**AIM OF THE TASK**
Every line below must be given again exactly.

**INFORMATION SHOWN**
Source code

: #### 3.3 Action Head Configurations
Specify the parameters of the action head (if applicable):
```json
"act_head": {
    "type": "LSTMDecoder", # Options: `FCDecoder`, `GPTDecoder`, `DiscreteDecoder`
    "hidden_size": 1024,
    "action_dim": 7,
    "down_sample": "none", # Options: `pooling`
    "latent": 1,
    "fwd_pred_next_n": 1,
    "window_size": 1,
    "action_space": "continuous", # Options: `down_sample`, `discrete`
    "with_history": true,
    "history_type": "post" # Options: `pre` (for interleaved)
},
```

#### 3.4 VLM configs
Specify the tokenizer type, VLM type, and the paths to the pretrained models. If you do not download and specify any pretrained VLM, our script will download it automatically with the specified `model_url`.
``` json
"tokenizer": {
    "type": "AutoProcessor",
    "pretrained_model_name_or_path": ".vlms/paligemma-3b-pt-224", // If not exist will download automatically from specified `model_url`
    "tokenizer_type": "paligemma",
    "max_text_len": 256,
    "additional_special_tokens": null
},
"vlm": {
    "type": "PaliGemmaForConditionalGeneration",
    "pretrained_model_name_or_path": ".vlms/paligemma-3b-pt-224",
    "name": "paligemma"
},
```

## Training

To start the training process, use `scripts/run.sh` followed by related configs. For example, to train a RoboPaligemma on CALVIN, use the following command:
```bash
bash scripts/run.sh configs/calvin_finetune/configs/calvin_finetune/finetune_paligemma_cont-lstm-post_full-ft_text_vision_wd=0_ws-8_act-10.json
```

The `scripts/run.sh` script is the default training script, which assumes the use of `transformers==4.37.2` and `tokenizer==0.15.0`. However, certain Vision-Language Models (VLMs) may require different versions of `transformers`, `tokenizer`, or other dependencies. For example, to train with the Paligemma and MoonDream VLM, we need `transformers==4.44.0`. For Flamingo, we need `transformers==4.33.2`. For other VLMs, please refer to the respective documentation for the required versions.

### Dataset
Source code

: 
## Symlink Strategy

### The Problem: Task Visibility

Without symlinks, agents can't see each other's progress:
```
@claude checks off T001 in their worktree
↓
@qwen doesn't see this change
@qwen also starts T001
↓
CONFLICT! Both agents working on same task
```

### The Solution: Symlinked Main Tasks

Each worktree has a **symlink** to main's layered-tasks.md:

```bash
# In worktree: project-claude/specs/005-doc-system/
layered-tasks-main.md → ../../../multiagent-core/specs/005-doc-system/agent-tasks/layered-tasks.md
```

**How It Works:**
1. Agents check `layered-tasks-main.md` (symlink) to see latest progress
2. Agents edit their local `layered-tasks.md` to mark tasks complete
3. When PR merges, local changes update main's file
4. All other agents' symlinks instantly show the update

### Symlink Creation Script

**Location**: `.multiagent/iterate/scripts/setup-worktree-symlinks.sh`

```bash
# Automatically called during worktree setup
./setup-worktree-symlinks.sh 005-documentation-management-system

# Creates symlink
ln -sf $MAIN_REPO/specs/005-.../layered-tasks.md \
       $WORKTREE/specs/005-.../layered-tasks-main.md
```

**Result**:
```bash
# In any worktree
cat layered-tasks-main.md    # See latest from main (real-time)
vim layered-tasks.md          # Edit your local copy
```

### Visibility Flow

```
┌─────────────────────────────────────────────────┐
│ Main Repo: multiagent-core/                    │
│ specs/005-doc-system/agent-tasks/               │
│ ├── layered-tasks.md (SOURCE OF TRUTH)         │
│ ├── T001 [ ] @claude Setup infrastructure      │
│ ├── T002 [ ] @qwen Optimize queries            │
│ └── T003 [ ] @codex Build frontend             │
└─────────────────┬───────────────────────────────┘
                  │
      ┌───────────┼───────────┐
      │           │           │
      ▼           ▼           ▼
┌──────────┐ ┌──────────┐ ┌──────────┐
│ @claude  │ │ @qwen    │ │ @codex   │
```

**TASK ANSWER**
Source code

: #### 3.3 Action Head Configurations
Specify the parameters of the action head (if applicable):
```json
"act_head": {
    "type": "LSTMDecoder", # Options: `FCDecoder`, `GPTDecoder`, `DiscreteDecoder`
    "hidden_size": 1024,
    "action_dim": 7,
    "down_sample": "none", # Options: `pooling`
    "latent": 1,
    "fwd_pred_next_n": 1,
    "window_size": 1,
    "action_space": "continuous", # Options: `down_sample`, `discrete`
    "with_history": true,
    "history_type": "post" # Options: `pre` (for interleaved)
},
```

#### 3.4 VLM configs
Specify the tokenizer type, VLM type, and the paths to the pretrained models. If you do not download and specify any pretrained VLM, our script will download it automatically with the specified `model_url`.
``` json
"tokenizer": {
    "type": "AutoProcessor",
    "pretrained_model_name_or_path": ".vlms/paligemma-3b-pt-224", // If not exist will download automatically from specified `model_url`
    "tokenizer_type": "paligemma",
    "max_text_len": 256,
    "additional_special_tokens": null
},
"vlm": {
    "type": "PaliGemmaForConditionalGeneration",
    "pretrained_model_name_or_path": ".vlms/paligemma-3b-pt-224",
    "name": "paligemma"
},
```

## Training

To start the training process, use `scripts/run.sh` followed by related configs. For example, to train a RoboPaligemma on CALVIN, use the following command:
```bash
bash scripts/run.sh configs/calvin_finetune/configs/calvin_finetune/finetune_paligemma_cont-lstm-post_full-ft_text_vision_wd=0_ws-8_act-10.json
```

The `scripts/run.sh` script is the default training script, which assumes the use of `transformers==4.37.2` and `tokenizer==0.15.0`. However, certain Vision-Language Models (VLMs) may require different versions of `transformers`, `tokenizer`, or other dependencies. For example, to train with the Paligemma and MoonDream VLM, we need `transformers==4.44.0`. For Flamingo, we need `transformers==4.33.2`. For other VLMs, please refer to the respective documentation for the required versions.

### Dataset
Source code

: 
## Symlink Strategy

### The Problem: Task Visibility

Without symlinks, agents can't see each other's progress:
```
@claude checks off T001 in their worktree
↓
@qwen doesn't see this change
@qwen also starts T001
↓
CONFLICT! Both agents working on same task
```

### The Solution: Symlinked Main Tasks

Each worktree has a **symlink** to main's layered-tasks.md:

```bash
# In worktree: project-claude/specs/005-doc-system/
layered-tasks-main.md → ../../../multiagent-core/specs/005-doc-system/agent-tasks/layered-tasks.md
```

**How It Works:**
1. Agents check `layered-tasks-main.md` (symlink) to see latest progress
2. Agents edit their local `layered-tasks.md` to mark tasks complete
3. When PR merges, local changes update main's file
4. All other agents' symlinks instantly show the update

### Symlink Creation Script

**Location**: `.multiagent/iterate/scripts/setup-worktree-symlinks.sh`

```bash
# Automatically called during worktree setup
./setup-worktree-symlinks.sh 005-documentation-management-system

# Creates symlink
ln -sf $MAIN_REPO/specs/005-.../layered-tasks.md \
       $WORKTREE/specs/005-.../layered-tasks-main.md
```

**Result**:
```bash
# In any worktree
cat layered-tasks-main.md    # See latest from main (real-time)
vim layered-tasks.md          # Edit your local copy
```

### Visibility Flow

```
┌─────────────────────────────────────────────────┐
│ Main Repo: multiagent-core/                    │
│ specs/005-doc-system/agent-tasks/               │
│ ├── layered-tasks.md (SOURCE OF TRUTH)         │
│ ├── T001 [ ] @claude Setup infrastructure      │
│ ├── T002 [ ] @qwen Optimize queries            │
│ └── T003 [ ] @codex Build frontend             │
└─────────────────┬───────────────────────────────┘
                  │
      ┌───────────┼───────────┐
      │           │           │
      ▼           ▼           ▼
┌──────────┐ ┌──────────┐ ┌──────────┐
│ @claude  │ │ @qwen    │ │ @codex   │
```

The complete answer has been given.